▶ Your objective: Look below for the line with "temperatures". Retype it and every line after it to the end, exactly, but leave out the pictures.

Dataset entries
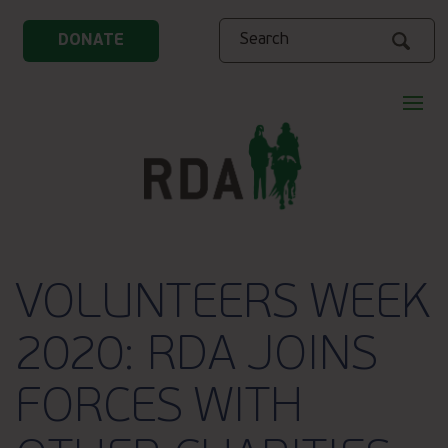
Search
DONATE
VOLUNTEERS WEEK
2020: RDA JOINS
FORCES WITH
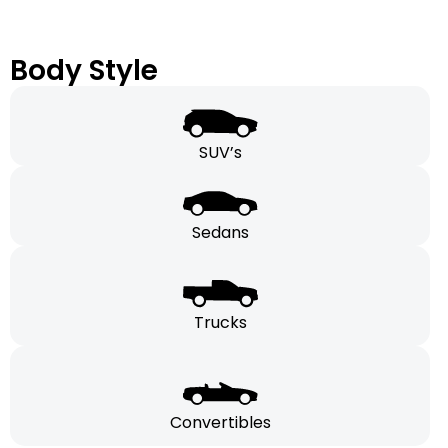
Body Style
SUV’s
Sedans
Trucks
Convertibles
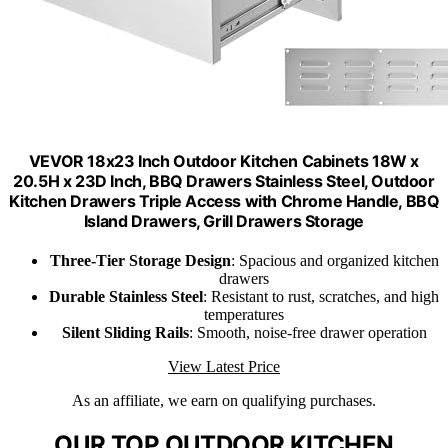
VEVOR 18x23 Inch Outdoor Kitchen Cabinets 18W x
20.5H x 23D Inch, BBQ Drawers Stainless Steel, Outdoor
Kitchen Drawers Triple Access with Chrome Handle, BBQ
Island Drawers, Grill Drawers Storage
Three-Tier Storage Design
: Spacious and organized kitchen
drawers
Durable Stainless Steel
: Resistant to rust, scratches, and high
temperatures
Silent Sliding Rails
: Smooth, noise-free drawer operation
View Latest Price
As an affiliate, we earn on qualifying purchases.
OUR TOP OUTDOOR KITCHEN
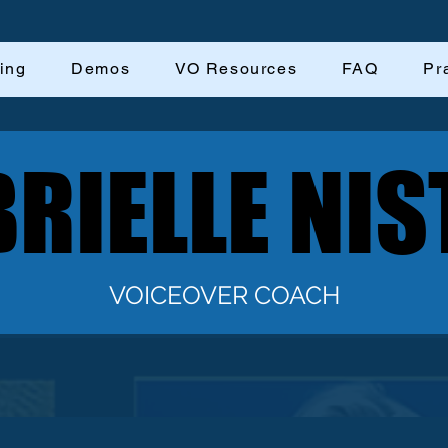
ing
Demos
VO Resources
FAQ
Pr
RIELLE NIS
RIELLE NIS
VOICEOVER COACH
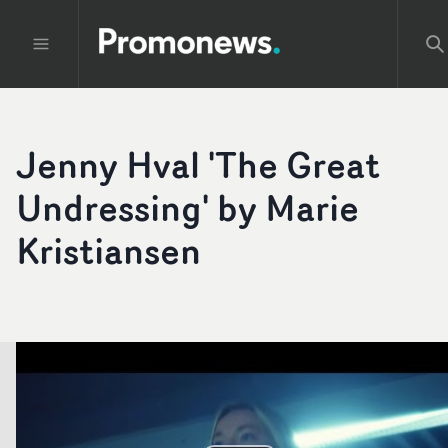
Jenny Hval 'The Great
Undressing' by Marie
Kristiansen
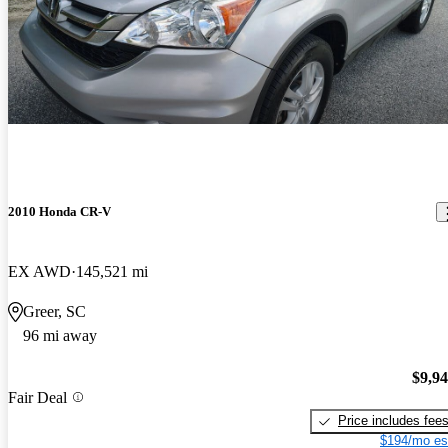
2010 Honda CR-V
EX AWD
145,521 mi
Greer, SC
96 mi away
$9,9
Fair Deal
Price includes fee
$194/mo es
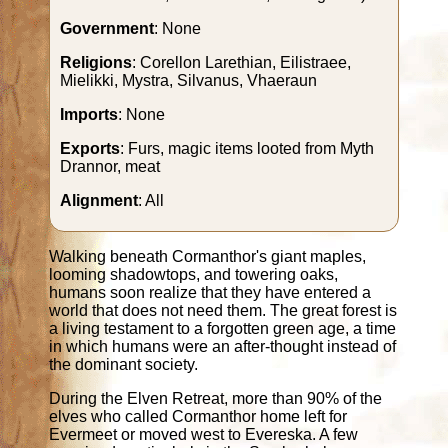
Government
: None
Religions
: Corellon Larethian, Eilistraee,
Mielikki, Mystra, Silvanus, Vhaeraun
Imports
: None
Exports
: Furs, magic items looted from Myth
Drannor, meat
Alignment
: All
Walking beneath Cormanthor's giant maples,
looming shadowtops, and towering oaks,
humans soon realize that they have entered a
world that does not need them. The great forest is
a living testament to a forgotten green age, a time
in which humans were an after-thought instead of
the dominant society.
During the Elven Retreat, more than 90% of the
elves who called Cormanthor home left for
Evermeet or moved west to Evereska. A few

▶ Result of this task:
temperatures
Silent Sliding Rails
: Smooth, noise-free drawer operation
View Latest Price
As an affiliate, we earn on qualifying purchases.
OUR TOP OUTDOOR KITCHEN
ing
Demos
VO Resources
FAQ
Pr
RIELLE NIS
RIELLE NIS
VOICEOVER COACH
Jenny Hval 'The Great
Undressing' by Marie
Kristiansen
2010 Honda CR-V
EX AWD
145,521 mi
Greer, SC
96 mi away
$9,9
Fair Deal
Price includes fee
$194/mo es
Government
: None
Religions
: Corellon Larethian, Eilistraee,
Mielikki, Mystra, Silvanus, Vhaeraun
Imports
: None
Exports
: Furs, magic items looted from Myth
Drannor, meat
Alignment
: All
Walking beneath Cormanthor's giant maples,
looming shadowtops, and towering oaks,
humans soon realize that they have entered a
world that does not need them. The great forest is
a living testament to a forgotten green age, a time
in which humans were an after-thought instead of
the dominant society.
During the Elven Retreat, more than 90% of the
elves who called Cormanthor home left for
Evermeet or moved west to Evereska. A few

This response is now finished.